▶
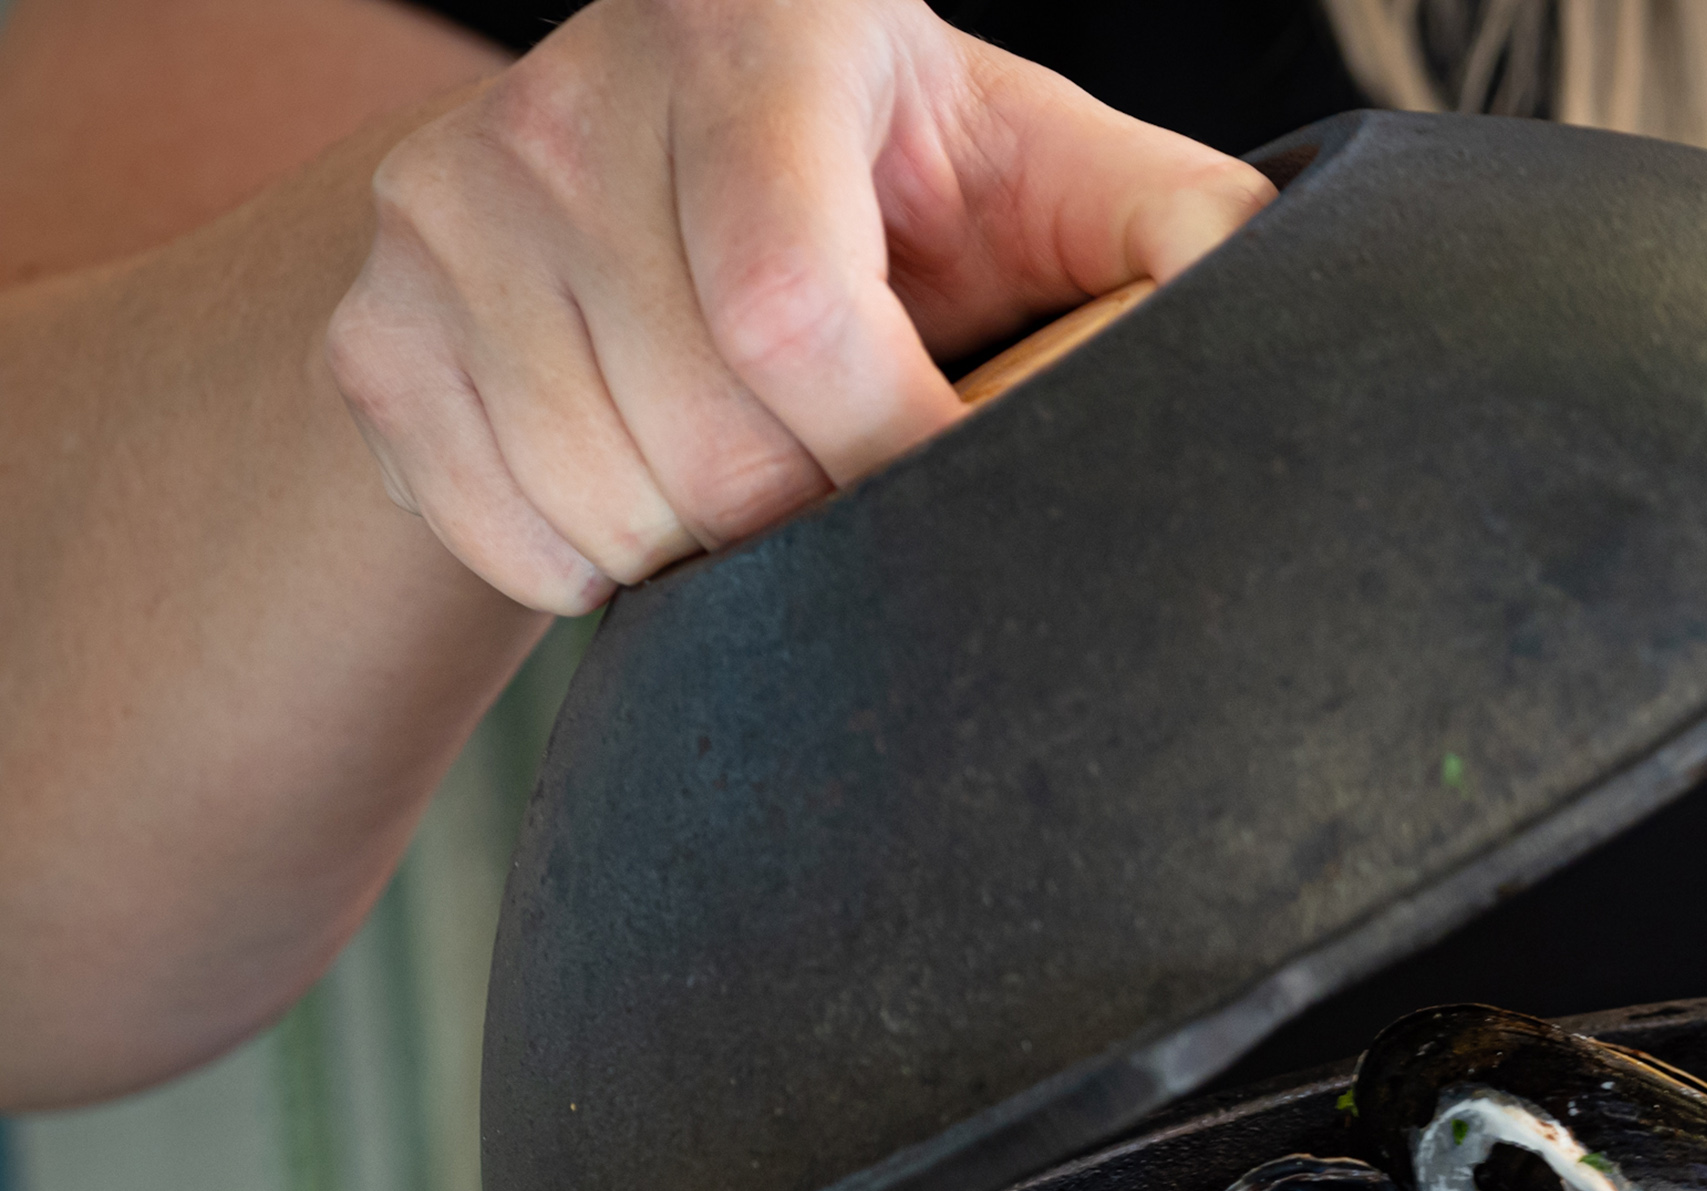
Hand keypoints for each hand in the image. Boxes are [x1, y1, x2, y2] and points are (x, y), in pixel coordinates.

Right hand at [325, 0, 1268, 612]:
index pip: (798, 313)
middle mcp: (571, 102)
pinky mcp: (375, 327)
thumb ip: (1172, 228)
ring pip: (605, 506)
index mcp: (762, 32)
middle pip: (708, 443)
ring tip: (782, 497)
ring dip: (717, 564)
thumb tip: (1285, 309)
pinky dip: (602, 574)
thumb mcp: (1041, 162)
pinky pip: (504, 538)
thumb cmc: (896, 173)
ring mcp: (446, 213)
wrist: (654, 149)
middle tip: (878, 512)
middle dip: (822, 529)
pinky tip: (667, 505)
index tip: (975, 504)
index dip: (900, 455)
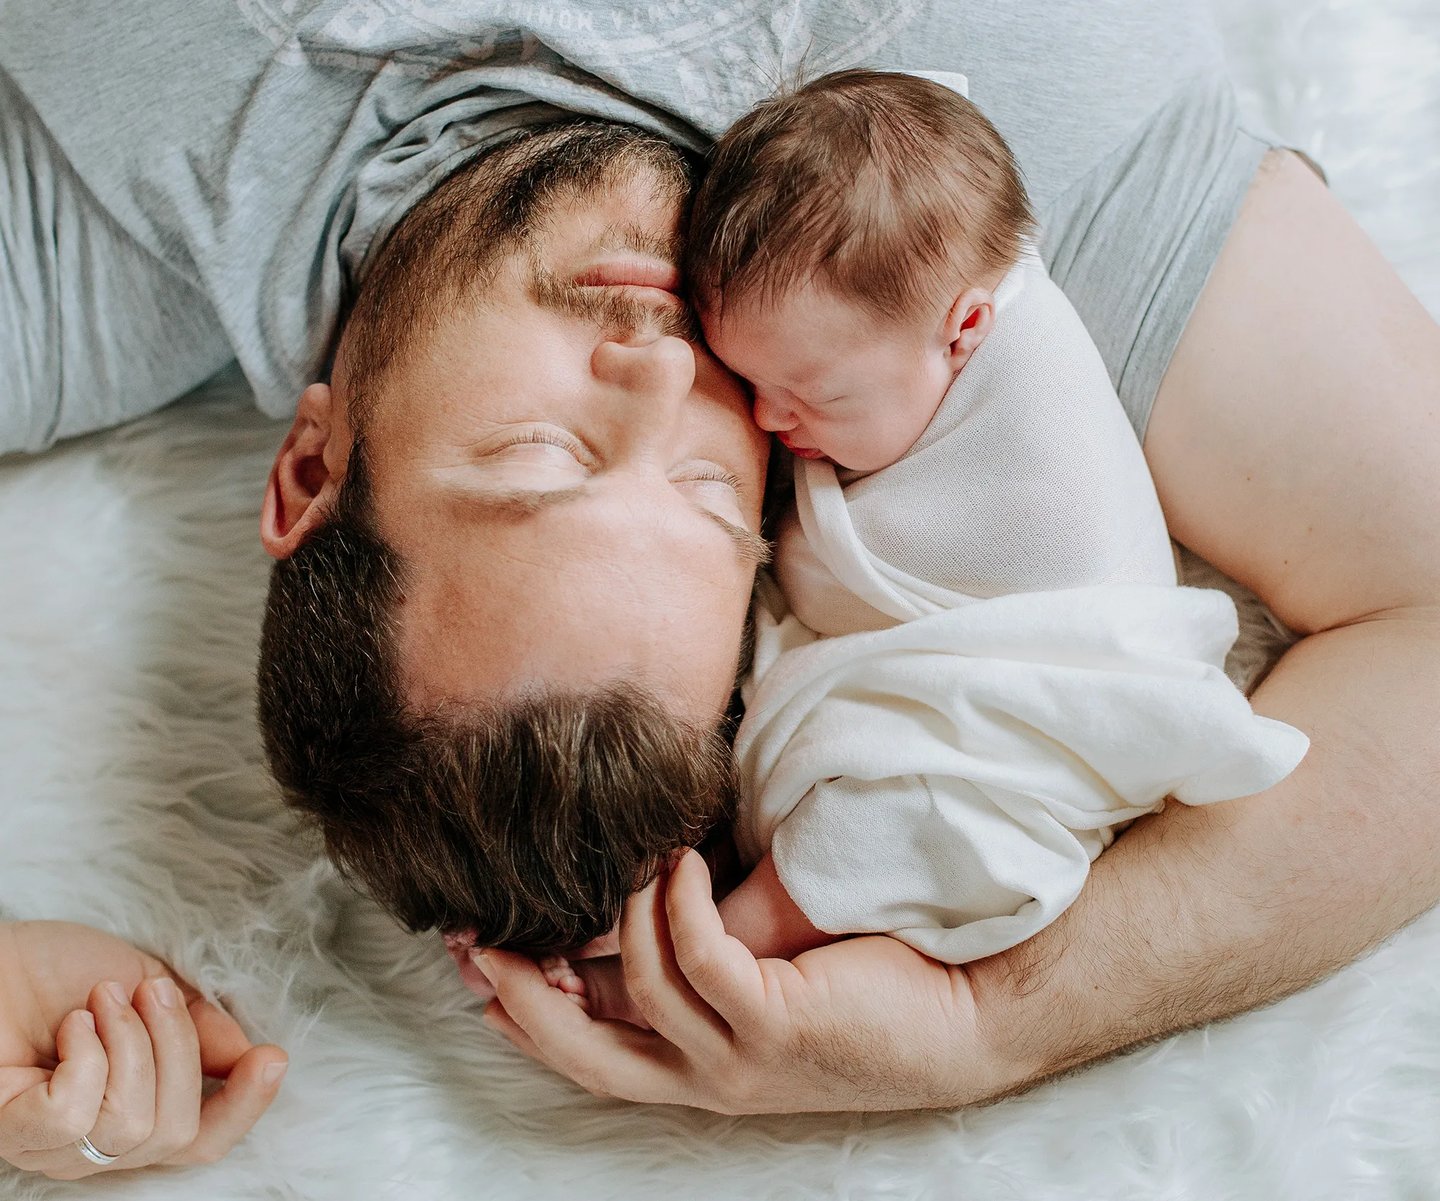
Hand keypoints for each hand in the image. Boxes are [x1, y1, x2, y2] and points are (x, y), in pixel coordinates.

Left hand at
◀
# TRY IT
Repeat only the lines from the line with "index mcp: (762, 32)" to the end of the entries, including both the first and the last line, and drop every picture.

# EXERCISE OUTPUT
index mcp: (762, 32)
middle pip: (708, 443)
ring tip: (782, 497)
ring dip: (717, 564)
thumb tip: (1285, 309)
pinky dip: (602, 574)
thumb mcp: (1041, 162)
pinky pip: (504, 538)
thumb cmc: (896, 173)
ring mcp: (446, 213)
wrist: (654, 149)
middle tip: (878, 512)
middle dip: (822, 529)
pinky tip: (667, 505)
index tip: (975, 504)
index dip: (900, 455)
Hand keypoints for each hand in the image. Boxes are [x1, y1, x2, y2] and points are (x, y), in pixel coordinates.

Left hand at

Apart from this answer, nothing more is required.